By Marcus Leach
The recent bad weather experienced in the UK looks set to have caused a longer lasting effect than just flooding, with food prices set to rise.
The National Farmers' Union (NFU) said wheat yields in England were down by almost 15% on the five-year average, with productivity down to 1980s levels, due to the rain.
With the opposite problem, severe drought, in the US, causing a rise in grain costs, food prices have already started to increase, according to the British Retail Consortium (BRC).
“The poor UK harvest compounds a series of challenging weather events for farmers around the world, most notably drought in North America," Chief combinable crops adviser Guy Gagen said.
"The resulting tight supplies of many feed grains have driven up the prices of agricultural commodities around the world. These UK harvest results will do little to alleviate the global dynamics of commodity prices, with the prospect of relatively high commodity levels through to 2013. Cereals prices impact directly on other sectors, especially pig and poultry farmers who are already struggling with higher feed costs.”

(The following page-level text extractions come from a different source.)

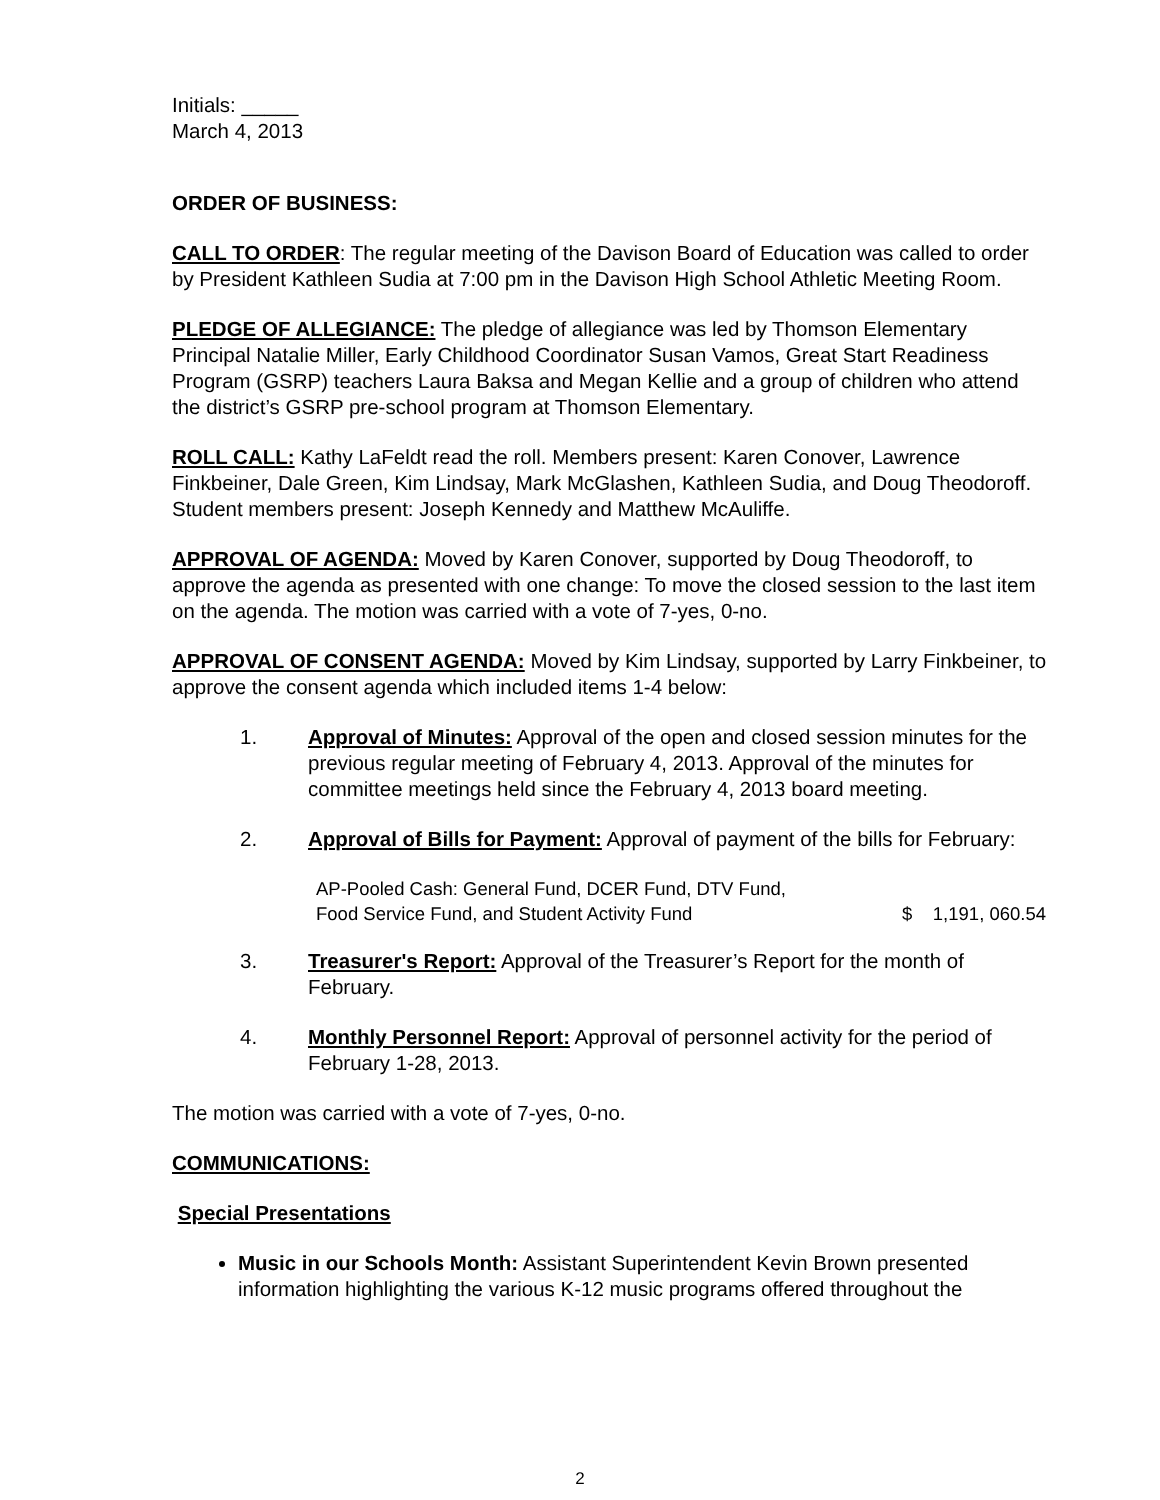Initials: _____
March 4, 2013
ORDER OF BUSINESS:
CALL TO ORDER: The regular meeting of the Davison Board of Education was called to order by President Kathleen Sudia at 7:00 pm in the Davison High School Athletic Meeting Room.
PLEDGE OF ALLEGIANCE: The pledge of allegiance was led by Thomson Elementary Principal Natalie Miller, Early Childhood Coordinator Susan Vamos, Great Start Readiness Program (GSRP) teachers Laura Baksa and Megan Kellie and a group of children who attend the district’s GSRP pre-school program at Thomson Elementary.
ROLL CALL: Kathy LaFeldt read the roll. Members present: Karen Conover, Lawrence Finkbeiner, Dale Green, Kim Lindsay, Mark McGlashen, Kathleen Sudia, and Doug Theodoroff. Student members present: Joseph Kennedy and Matthew McAuliffe.
APPROVAL OF AGENDA: Moved by Karen Conover, supported by Doug Theodoroff, to approve the agenda as presented with one change: To move the closed session to the last item on the agenda. The motion was carried with a vote of 7-yes, 0-no.
APPROVAL OF CONSENT AGENDA: Moved by Kim Lindsay, supported by Larry Finkbeiner, to approve the consent agenda which included items 1-4 below:
1. Approval of Minutes: Approval of the open and closed session minutes for the previous regular meeting of February 4, 2013. Approval of the minutes for committee meetings held since the February 4, 2013 board meeting.
2. Approval of Bills for Payment: Approval of payment of the bills for February:
AP-Pooled Cash: General Fund, DCER Fund, DTV Fund,
Food Service Fund, and Student Activity Fund
$ 1,191, 060.54
3. Treasurer's Report: Approval of the Treasurer’s Report for the month of February.
4. Monthly Personnel Report: Approval of personnel activity for the period of February 1-28, 2013.
The motion was carried with a vote of 7-yes, 0-no.
COMMUNICATIONS:
Special Presentations
Music in our Schools Month: Assistant Superintendent Kevin Brown presented information highlighting the various K-12 music programs offered throughout the
2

This summer was the second wettest in the UK since records began, Met Office figures indicated. The only summer - defined as June, July and August - which was wetter since national records began was in 1912.
"Whilst retailers are certainly doing all they can to protect customers from the full impact of that, of course some of that inevitably will impact on shop prices," Richard Dodd, of the British Retail Consortium, said.